WHAT YOU SHOULD DO: What is the number of lines in these records with "طرابلس" in them? Answer with that number only.

MATERIAL SUPPLIED: Begin

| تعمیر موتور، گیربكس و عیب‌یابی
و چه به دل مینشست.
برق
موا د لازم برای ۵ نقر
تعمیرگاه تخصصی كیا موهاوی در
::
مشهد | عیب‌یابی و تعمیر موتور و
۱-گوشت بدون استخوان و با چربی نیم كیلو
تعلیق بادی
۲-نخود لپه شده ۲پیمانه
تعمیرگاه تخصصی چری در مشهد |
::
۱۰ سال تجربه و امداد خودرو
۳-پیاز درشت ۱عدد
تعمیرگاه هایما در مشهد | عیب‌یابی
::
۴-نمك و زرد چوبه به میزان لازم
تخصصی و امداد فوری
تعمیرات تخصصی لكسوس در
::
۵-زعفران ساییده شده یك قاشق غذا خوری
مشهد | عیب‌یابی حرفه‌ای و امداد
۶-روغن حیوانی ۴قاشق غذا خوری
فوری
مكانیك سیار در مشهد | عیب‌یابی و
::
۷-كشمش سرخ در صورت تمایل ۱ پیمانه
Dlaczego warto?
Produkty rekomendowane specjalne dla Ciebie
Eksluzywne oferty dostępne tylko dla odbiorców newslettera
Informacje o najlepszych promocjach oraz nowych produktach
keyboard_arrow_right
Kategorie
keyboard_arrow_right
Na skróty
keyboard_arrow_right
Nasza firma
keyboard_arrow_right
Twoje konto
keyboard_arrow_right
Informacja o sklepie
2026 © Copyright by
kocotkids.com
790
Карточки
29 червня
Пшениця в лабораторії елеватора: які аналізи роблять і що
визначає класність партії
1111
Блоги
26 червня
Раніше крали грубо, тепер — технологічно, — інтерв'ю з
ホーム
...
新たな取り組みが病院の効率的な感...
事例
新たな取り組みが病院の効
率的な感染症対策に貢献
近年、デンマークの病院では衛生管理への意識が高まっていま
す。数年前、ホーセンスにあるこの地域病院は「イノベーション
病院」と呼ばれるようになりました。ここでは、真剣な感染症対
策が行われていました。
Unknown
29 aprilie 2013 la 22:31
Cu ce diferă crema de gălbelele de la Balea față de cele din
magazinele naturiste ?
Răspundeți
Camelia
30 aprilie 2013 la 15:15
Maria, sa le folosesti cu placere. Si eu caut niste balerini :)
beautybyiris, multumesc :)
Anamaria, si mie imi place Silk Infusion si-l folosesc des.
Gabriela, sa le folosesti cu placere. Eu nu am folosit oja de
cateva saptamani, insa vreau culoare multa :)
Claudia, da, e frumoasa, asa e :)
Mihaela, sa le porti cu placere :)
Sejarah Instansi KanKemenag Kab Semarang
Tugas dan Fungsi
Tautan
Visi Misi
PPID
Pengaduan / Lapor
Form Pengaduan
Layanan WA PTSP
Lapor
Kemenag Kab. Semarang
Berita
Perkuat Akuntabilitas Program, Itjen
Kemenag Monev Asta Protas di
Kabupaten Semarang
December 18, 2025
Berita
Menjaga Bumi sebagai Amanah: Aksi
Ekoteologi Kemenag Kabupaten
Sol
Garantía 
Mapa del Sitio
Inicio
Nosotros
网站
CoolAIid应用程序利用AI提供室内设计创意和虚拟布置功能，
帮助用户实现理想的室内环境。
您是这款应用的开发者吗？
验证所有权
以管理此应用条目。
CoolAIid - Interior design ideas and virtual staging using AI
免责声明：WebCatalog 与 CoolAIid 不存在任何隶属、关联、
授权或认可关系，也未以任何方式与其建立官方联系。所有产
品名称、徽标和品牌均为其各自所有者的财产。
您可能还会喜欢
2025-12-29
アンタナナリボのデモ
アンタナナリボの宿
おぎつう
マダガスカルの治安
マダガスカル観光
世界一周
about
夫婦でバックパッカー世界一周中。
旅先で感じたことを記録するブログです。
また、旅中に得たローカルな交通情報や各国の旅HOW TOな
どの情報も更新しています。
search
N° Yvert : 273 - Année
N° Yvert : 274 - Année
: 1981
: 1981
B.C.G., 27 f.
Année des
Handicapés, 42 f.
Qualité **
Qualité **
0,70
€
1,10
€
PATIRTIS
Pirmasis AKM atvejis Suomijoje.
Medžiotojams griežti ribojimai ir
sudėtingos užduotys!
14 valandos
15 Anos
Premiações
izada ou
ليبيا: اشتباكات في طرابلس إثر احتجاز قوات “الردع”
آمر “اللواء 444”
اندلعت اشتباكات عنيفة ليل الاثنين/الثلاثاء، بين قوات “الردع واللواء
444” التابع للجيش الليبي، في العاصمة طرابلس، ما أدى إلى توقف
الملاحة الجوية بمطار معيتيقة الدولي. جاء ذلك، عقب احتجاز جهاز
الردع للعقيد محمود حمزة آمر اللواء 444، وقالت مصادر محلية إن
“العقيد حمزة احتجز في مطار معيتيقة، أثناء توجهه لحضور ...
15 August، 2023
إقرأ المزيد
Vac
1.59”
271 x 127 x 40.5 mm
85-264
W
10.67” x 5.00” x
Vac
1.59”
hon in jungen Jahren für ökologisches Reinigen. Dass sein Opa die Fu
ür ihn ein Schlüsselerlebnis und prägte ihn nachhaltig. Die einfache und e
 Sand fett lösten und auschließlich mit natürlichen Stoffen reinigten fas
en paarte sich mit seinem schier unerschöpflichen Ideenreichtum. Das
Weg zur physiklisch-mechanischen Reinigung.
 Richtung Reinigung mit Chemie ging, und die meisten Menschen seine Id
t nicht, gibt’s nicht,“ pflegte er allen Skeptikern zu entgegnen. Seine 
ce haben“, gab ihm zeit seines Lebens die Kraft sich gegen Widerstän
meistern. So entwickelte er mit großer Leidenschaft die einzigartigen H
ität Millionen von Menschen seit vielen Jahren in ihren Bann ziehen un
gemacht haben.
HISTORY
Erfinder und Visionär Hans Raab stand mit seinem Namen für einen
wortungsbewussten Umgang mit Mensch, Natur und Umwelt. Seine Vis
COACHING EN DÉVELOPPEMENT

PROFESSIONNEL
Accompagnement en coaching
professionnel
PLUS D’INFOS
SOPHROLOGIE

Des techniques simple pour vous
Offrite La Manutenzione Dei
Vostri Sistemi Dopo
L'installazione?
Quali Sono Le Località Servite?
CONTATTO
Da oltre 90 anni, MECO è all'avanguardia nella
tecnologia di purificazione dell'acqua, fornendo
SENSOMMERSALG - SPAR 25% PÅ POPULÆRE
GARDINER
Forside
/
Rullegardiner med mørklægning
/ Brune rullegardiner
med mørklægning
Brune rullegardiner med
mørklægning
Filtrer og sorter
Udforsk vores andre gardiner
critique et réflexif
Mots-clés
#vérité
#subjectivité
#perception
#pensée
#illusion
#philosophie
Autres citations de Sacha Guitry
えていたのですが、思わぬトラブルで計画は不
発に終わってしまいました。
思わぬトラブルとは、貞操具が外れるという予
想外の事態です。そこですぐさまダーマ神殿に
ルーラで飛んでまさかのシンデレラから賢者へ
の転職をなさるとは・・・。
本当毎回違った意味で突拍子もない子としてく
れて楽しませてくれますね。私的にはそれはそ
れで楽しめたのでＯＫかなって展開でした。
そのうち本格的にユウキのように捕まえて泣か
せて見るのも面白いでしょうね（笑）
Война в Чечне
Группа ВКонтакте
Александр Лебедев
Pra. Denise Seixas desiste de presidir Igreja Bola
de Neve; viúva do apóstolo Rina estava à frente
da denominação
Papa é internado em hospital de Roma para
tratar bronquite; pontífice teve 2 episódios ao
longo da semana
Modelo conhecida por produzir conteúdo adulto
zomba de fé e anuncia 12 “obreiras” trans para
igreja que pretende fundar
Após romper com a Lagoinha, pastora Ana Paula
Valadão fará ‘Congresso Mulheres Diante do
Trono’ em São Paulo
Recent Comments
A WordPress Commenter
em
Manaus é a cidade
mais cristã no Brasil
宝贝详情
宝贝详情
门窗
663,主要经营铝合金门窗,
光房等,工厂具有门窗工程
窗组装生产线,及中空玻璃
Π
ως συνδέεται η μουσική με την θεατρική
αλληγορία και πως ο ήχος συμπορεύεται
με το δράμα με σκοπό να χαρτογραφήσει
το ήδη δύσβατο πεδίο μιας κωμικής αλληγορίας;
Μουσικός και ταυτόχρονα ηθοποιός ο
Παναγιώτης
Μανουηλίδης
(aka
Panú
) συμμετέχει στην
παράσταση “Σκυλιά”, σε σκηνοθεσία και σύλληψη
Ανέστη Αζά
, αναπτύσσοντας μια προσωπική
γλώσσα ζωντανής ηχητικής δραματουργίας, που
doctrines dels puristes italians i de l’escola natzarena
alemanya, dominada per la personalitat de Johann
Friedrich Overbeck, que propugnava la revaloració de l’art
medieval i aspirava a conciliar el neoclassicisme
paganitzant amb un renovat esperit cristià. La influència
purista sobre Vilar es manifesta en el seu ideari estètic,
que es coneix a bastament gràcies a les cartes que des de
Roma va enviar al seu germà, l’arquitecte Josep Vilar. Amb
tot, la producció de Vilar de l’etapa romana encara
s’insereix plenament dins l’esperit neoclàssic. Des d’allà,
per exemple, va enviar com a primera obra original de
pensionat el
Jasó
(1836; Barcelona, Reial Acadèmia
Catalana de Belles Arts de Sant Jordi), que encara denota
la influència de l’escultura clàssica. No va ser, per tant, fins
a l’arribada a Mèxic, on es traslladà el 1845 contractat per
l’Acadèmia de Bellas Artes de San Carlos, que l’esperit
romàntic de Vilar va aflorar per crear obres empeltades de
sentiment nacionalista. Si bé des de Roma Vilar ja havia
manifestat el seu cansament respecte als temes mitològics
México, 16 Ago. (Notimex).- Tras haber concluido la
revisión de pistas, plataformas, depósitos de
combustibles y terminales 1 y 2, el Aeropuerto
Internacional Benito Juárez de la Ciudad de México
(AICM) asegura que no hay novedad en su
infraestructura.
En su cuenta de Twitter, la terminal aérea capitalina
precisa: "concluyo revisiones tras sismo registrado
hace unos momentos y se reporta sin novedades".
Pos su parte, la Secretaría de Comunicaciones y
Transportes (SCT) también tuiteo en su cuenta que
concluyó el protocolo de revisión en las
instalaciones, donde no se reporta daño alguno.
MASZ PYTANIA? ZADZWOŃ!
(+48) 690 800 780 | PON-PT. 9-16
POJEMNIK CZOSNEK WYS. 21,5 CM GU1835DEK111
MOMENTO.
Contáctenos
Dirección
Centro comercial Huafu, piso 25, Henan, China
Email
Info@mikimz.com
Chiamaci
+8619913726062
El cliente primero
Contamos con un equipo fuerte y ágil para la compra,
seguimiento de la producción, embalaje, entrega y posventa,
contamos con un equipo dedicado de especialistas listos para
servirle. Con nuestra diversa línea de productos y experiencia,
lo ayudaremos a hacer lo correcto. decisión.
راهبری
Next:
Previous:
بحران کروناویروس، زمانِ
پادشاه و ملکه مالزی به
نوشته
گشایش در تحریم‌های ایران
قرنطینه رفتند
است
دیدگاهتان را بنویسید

MATERIAL SUPPLIED: End

EXERCISE SOLUTION: 2